Correct.  Each object instance has a pointer to a structure which defines its class - inheritance, TypeInfo, VMT (virtual method table), etc.  This allows the application access to everything about the instance variable at runtime.  Suggest reading the Class Types section of the Programmers Manual and anything related to Classes, VMT or TypeInfo in the Programmers, Run-Time Library and Language Reference Manuals.

> But I'm not 100% sure this means that, for Pascal and at runtime, element's value is of type C1. Is there a way to know value and/or variable's types, such as a func TypeName()?

All classes are derived from TObject which has many useful methods - including Classname, ClassnameIs(), ClassType and InheritsFrom().  It would be worth reading the TObject section of the Run-Time Library Manual.

> (Side-note: I do not understand why this overriding mechanism needs to be explicitely stated with a modifier keyword: when a programmer writes a specialised method on a sub-class, obviously s/he intends it to be called, no?)

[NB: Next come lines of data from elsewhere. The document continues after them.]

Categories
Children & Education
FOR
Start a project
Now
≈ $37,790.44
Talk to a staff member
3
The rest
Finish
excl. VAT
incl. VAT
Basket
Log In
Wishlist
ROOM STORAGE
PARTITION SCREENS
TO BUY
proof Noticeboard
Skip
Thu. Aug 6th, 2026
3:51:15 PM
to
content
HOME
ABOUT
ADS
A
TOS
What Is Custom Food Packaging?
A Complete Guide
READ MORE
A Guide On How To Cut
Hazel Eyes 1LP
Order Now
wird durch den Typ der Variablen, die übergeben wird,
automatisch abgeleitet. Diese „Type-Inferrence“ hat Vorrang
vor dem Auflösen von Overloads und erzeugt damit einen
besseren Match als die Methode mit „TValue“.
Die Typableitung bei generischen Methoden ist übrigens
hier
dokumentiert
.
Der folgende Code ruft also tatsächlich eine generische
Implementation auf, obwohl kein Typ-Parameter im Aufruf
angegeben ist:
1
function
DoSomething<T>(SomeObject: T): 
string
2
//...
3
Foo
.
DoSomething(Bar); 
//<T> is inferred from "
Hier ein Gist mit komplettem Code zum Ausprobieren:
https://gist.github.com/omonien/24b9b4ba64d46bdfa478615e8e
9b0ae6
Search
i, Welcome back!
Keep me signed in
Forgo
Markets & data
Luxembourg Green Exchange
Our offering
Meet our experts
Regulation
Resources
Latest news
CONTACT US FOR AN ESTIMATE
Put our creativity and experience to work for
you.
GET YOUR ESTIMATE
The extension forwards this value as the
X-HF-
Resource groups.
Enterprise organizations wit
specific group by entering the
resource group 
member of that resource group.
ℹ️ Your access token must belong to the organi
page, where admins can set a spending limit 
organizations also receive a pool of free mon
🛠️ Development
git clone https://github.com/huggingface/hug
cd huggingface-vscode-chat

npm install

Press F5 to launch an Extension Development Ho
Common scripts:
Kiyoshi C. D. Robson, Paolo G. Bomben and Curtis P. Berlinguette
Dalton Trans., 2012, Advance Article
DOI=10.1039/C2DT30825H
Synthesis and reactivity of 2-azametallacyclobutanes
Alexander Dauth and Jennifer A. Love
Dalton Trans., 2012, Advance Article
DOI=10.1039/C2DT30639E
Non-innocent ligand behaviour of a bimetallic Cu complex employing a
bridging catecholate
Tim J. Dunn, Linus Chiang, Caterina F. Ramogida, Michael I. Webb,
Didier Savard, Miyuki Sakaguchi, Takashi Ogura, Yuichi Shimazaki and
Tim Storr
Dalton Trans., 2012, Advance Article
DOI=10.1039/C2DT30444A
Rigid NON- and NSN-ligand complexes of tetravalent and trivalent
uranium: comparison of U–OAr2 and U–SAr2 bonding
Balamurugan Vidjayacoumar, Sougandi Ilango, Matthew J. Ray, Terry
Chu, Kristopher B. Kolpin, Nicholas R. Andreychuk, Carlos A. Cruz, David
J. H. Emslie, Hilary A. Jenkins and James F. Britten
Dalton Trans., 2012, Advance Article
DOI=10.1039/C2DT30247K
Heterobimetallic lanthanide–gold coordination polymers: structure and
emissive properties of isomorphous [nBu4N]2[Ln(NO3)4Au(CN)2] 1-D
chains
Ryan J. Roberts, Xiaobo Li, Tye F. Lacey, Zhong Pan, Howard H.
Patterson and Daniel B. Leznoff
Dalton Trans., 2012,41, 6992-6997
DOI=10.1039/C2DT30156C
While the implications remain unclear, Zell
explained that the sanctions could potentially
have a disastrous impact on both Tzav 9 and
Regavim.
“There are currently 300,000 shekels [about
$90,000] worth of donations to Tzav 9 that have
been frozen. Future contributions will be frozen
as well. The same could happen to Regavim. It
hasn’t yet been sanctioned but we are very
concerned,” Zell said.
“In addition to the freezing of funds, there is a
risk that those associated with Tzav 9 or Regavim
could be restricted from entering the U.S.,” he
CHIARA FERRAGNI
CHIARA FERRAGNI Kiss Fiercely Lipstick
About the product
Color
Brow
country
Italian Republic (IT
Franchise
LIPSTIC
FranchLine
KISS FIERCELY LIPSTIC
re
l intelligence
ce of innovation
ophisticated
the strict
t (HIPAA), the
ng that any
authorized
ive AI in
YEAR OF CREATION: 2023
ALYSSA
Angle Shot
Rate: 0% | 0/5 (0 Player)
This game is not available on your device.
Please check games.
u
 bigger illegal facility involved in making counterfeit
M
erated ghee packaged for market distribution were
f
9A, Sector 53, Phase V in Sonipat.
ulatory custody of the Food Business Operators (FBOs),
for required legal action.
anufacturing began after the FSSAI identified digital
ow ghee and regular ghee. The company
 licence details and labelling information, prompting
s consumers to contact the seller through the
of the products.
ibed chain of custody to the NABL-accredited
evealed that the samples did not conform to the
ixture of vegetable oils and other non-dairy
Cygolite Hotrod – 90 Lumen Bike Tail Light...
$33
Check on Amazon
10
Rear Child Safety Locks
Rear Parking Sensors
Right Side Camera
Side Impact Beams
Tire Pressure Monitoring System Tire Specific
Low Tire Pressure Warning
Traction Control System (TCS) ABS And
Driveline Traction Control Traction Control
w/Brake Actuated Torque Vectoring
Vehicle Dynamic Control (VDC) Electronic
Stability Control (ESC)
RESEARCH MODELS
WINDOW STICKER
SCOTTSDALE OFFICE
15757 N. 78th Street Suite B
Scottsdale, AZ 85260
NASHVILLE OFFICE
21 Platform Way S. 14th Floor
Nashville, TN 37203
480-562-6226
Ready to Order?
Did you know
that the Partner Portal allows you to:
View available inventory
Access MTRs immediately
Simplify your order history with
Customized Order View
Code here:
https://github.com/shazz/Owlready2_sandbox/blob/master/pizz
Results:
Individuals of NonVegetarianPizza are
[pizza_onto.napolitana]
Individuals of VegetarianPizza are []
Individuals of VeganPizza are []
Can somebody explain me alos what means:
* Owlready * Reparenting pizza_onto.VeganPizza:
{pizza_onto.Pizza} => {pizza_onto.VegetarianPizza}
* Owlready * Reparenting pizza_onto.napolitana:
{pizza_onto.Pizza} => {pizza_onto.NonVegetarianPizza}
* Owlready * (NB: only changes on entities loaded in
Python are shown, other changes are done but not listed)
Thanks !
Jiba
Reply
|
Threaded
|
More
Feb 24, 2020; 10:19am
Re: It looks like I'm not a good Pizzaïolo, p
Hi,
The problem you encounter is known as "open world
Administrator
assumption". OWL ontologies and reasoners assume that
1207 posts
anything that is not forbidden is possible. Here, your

Not necessarily.  Choosing between Static/Virtual allows the class designer to determine what aspects of the ancestor class behaviour can be modified in a descendent - and therefore protect the ancestor function from being accidentally or purposefully broken.  Usually only a few methods of a class need to be virtual.

In Delphi and FPC all methods are static by default (this is distinctly different from many other languages where methods are always virtual).  Static methods execute faster as the VMT does not need to be accessed, and they can be called against a nil object.  Static methods also allow parameters to vary between classes (this constraint can be very annoying in languages where all methods are virtual and overloading is not supported).  Understanding the difference between static and virtual method behaviour is key to OO programming - especially if you are using polymorphism as you are in your example program - suggest reading more on this topic in the Programmers and Language Reference Manuals.

> Can I rely on this mechanism to correctly dispatch method calls in any case, by building a system such as:
> * All values are class instances.
> * They have a unique ancestor class C, on which all possibly overridable methods are declared virtual.
> * On sub-classes, all methods existing on the ancestor(s) are explicitely declared override.
> Then, whatever the class of a variable or of its value for Pascal, the correct method will be called?
> If yes, as I think now, this is a very constructive point :-)

Yes.

> Another one would be to acually know a value's type. How to get its name or, much better, a pointer to it? (Since the language obviously has such a pointer.)

aObj.ClassType will return the TClass of the object.  If you refer to the Manuals as suggested above you will find how to access the TypeInfo for a class.  Note - you can also variably instantiate an object at runtime by working with the TClass...  extending your code example:

type
  TMyCClass = class of C;

function CreateTheCorrectObjectAtRunTime(aC: TMyCClass): C; 
begin
  result := aC.Create;
end;

The result maybe C or any descendent of C (C1, C2, C21, etc) depending on what classtype is passed to the function.  This feature may require that your constructor is virtual so that the compiler can determine the correct constructor to call at runtime (this is why TComponent's constructor is virtual as this behaviour is fundamental to TFiler/TReader and streaming components.  If aC had been the base type TClass this code would work as well - however creating your own class types allows for more robust code and mean you can implement without casting variables - especially useful if your constructor is not virtual, and/or constructor parameters vary between your classes.  If you are interested in this area, Chapter 6 Classes in the Language Reference Manual is worth a read...

Regards

Andrew.